The planning problem BBP is to assign sorts j to lanes l of different plates s and to determine the run length \(Q_{s}\) of each block s so that the overall costs of setups and scrap are minimized while meeting the above assumptions. Obviously, in an optimal solution of the BBP each plate s will exactly be used once, i.e., for a certain printing block of a single run using this plate s. Thus the terms plate, block and run s will be used interchangeably in the remainder.

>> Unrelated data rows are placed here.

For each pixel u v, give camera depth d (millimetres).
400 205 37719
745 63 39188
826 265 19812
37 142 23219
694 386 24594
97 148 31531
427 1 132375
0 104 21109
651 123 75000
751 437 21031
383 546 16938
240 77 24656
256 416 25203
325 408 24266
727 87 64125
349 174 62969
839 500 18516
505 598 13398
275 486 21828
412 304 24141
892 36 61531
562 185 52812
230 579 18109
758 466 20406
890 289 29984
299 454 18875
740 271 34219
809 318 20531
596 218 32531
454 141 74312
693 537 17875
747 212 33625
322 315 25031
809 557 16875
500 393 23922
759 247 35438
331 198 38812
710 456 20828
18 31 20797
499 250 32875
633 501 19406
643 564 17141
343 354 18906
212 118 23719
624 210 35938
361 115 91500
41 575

The following model IP2ext represents the practical problem BBP as a linear MIP-model. It is an extension of the JSP-model IP2 of Ekici et al. (2010), briefly introduced in Sect. 2. Sorts, printing lanes and printing blocks of the BBP correspond with product types, slots and runs of the JSP, respectively. As compared to the original IP2 formulation of Ekici et al. (2010), its BBP-extension IP2ext needs additional constraints forbidding that a lane may remain empty (see assumption ii above) and that a product type can be produced in several runs (see assumption iv). An overview of all indices, data and variables necessary to formulate IP2ext is given in Table 1. Note that Ekici et al. (2010) have shown that \(\left\lceil {} \frac{J}{L} \right\rceil {}\) and J are lower and upper bounds to the number of blocks used in an optimal solution. Thus S is typically initialized by \(S := J\).

Table 1 Indices, data and variables of IP2ext, an extension of IP2 of Ekici et al. (2010)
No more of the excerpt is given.